Curved bacteria represent one of the most common of bacterial shapes yet the mechanisms by which
bacteria become curved and the functions of curvature are largely unknown. In addition, large-scale polymers
assemble in both the cytoplasm and periplasm yet only the cytoplasmic polymers have been well characterized
to date. This is an important distinction, as periplasmic proteins must contend with different molecular
environments like oxidizing conditions and a lack of ATP/GTP energy sources. My lab recently demonstrated
that two proteins, CrvA and CrvB, assemble into periplasmic structures that are essential for establishing cell
curvature in the pathogen, Vibrio cholerae. Here we propose to leverage this system to address the field’s
gaps in understanding both curved shapes and periplasmic polymer formation.
In previous work, we identified and characterized the first curvature determinant in V. cholerae, CrvA.
CrvA forms polymers in the periplasm that pattern the insertion of new cell wall to cause these bacteria to
curve. More recently we discovered a second curvature determinant, CrvB. CrvA and CrvB colocalize in the V.
cholerae periplasm, and CrvA and CrvB co-expression are sufficient to induce curvature in straight Vibrio
species, E. coli, P. aeruginosa, and even distantly-related C. crescentus and A. tumefaciens.
Here we seek to better understand bacterial curvature determination and function by answering three
outstanding questions in three aims. 1) How do CrvA/B assemble in the periplasm, whose oxidizing conditions
and lack of ATP/GTP make it a very different environment from the cytoplasm where well-characterized
cytoskeletons assemble? Aim 1 will answer this question by combining electron and fluorescence microscopy
to determine the structure and dynamics of CrvA/CrvB assembly. 2) How do CrvAB actually generate cell
curvature? CrvAB are distinct from previously-characterized shape determinants in both being periplasmic and
functioning autonomously of other shape-patterning elements like MreB. Aim 2 will thus address how CrvA and
CrvB induce curvature by identifying and characterizing their interactions with the cell wall and other partners.

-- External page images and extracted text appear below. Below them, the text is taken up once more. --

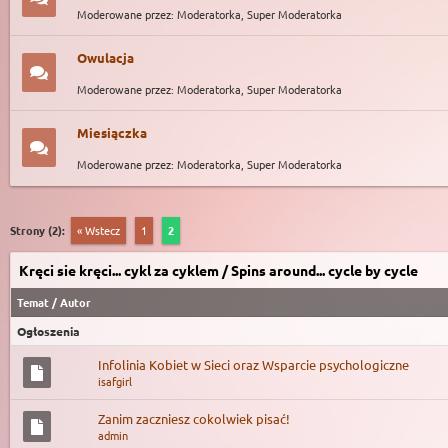
Moderowane przez: Moderatorka, Super Moderatorka
Owulacja
Moderowane przez: Moderatorka, Super Moderatorka
Miesiączka
Moderowane przez: Moderatorka, Super Moderatorka
Strony (2):
« Wstecz
1
2
Kręci sie kręci... cykl za cyklem / Spins around... cycle by cycle
Temat
/
Autor
Ogłoszenia
Infolinia Kobiet w Sieci oraz Wsparcie psychologiczne
isafgirl
Zanim zaczniesz cokolwiek pisać!
admin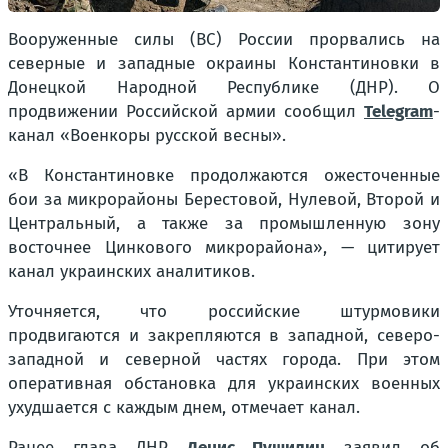
Вооруженные силы (ВС) России прорвались на
северные и западные окраины Константиновки в
Донецкой Народной Республике (ДНР). О
продвижении Российской армии сообщил
Telegram
-
канал «Военкоры русской весны».
«В Константиновке продолжаются ожесточенные
бои за микрорайоны Берестовой, Нулевой, Второй и
Центральный, а также за промышленную зону
восточнее Цинкового микрорайона», — цитирует
канал украинских аналитиков.
Уточняется, что российские штурмовики
продвигаются и закрепляются в западной, северо-
западной и северной частях города. При этом
оперативная обстановка для украинских военных
ухудшается с каждым днем, отмечает канал.
Ранее глава ДНР
Денис Пушилин
заявил об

3) How does curvature affect bacterial behaviors? Aim 3 will harness our ability to synthetically curve bacteria
and use single-cell imaging to determine how curvature affects motility in gels, biofilms, and on surfaces.
These experiments will dissect the biophysical basis of important behaviors that result from cell curvature.
Together these studies will establish V. cholerae CrvAB as a powerful model system for studying cell
shape across multiple scales, answering fundamental questions to advance several fields. First, at the
molecular scale, we will learn how polymers form in the periplasm. Second, at the cellular scale, we will learn
how two proteins can curve an immense range of bacteria. And third, at the behavioral/evolutionary scale, we
will learn the benefits conferred by one of the most common of bacterial shapes.